EXERCISE REQUIREMENTS:
a) Reproduce word for word the stretch of the printk_safe discussion from "On (01/23/18 11:24), Steven" through "Yes and No.".
b) Resume the printk_safe discussion after its last sentence.

DOCUMENT SECTION:
· · · · · · ·
On (01/23/18 11:24), Steven Rostedt wrote:
[..]
> > With WQ we don't lockup the kernel, because we flush printk_safe in
> > preemptible context. And people are very much expected to fix the
> > misbehaving consoles. But that should not be printk_safe problem.
> 
> Right, but now you just made printk safe unreliable to get information
> out, because you need to wait for a schedule to occur, and if there's
> issues, like a deadlock, that thread will never run. And you just lost
> you lockdep splat.

Yes and No.

printk_safe and printk_nmi are unreliable - both need irq_work. That's
why we forcibly flush those buffers in panic(). At least for printk_safe
case, and I'm pretty sure the same stands for printk_nmi, we never said
that we will store all the messages that were printed from unsafe context
(recursion or NMI). The only thing we said - we will try not to deadlock
the system.
· · · · · · ·
DATASET ROWS:

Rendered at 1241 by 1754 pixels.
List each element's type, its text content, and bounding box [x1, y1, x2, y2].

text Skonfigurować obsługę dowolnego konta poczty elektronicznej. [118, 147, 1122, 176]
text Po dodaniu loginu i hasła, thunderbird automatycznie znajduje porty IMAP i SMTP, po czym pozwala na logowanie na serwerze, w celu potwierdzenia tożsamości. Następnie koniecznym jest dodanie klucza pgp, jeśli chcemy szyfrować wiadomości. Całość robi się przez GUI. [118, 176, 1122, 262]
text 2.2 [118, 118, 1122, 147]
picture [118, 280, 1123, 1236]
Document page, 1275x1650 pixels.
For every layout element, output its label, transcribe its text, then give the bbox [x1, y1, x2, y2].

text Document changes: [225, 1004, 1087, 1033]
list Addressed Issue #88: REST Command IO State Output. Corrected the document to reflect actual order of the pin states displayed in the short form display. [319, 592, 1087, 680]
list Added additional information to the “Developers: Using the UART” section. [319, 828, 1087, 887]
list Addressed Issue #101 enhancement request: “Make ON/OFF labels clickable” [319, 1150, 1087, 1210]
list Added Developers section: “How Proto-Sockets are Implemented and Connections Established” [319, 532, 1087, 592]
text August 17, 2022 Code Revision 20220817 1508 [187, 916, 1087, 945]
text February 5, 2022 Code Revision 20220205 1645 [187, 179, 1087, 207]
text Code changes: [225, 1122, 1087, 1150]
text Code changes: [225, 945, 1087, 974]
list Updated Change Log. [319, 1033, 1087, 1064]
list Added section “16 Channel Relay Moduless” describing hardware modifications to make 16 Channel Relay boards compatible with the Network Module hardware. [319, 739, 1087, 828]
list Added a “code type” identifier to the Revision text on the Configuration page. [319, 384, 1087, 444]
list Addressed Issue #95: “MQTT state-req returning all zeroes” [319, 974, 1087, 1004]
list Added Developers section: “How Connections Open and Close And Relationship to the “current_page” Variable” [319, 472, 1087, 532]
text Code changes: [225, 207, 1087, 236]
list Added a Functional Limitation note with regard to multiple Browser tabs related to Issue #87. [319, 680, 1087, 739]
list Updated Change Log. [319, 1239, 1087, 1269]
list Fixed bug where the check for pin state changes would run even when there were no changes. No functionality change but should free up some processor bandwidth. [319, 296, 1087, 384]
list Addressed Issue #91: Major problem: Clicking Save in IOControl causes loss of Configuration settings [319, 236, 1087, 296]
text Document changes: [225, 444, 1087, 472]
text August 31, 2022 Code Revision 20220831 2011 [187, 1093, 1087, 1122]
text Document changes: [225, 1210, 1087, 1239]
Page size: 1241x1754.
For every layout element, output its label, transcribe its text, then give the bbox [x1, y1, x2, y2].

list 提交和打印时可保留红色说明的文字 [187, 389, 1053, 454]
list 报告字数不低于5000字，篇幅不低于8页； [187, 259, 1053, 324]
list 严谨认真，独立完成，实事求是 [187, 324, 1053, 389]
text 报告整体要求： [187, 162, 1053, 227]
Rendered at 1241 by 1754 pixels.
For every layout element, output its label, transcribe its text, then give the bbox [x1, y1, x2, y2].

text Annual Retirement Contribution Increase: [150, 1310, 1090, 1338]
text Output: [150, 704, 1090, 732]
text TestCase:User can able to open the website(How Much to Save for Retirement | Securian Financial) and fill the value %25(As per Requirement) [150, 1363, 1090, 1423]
· · · · · · ·
EXPECTED ANSWERS:
a)
On (01/23/18 11:24), Steven Rostedt wrote:
[..]
> > With WQ we don't lockup the kernel, because we flush printk_safe in
> > preemptible context. And people are very much expected to fix the
> > misbehaving consoles. But that should not be printk_safe problem.
> 
> Right, but now you just made printk safe unreliable to get information
> out, because you need to wait for a schedule to occur, and if there's
> issues, like a deadlock, that thread will never run. And you just lost
> you lockdep splat.

Yes and No.

b)
Now we are adding one more thing to printk_safe - we will also try not to
lockup the system.

Default printk_safe buffer size might not be enough to store a very large
lockdep splat. And we will report that the buffer is too small and that we
lost some of the lines: "here is what we have, we lost N lines, but at least
we didn't deadlock the system". See f975237b76827956fe13ecfe993a319158e2c303
for more details, it contains a list of recursive-printk deadlock scenarios
that printk_safe was meant to handle.

It is possible and OK to lose messages in printk_safe/printk_nmi

printk_safe_enter_irqsave()
  printk
  printk
  ...
  ...
  printk
  printk
printk_safe_exit_irqrestore()

No flush will take place as long as there is no IRQ on that CPU.
But printk_safe and printk_nmi are solving different problem in
the first place.

> > I'll re-read this one tomorrow. Not quite following it.
> 
> I'll add more capitals next time ;-)

Ha-ha-ha ;)

[..]
> > pintk_safe was designed to be recursive. It was never designed to be
> > used to troubleshoot or debug consoles. But it was designed to be
> > recursive - because that's the sort of the problems it was meant to
> > handle: recursive printks that would otherwise deadlock us. That's why
> > we have it in the first place.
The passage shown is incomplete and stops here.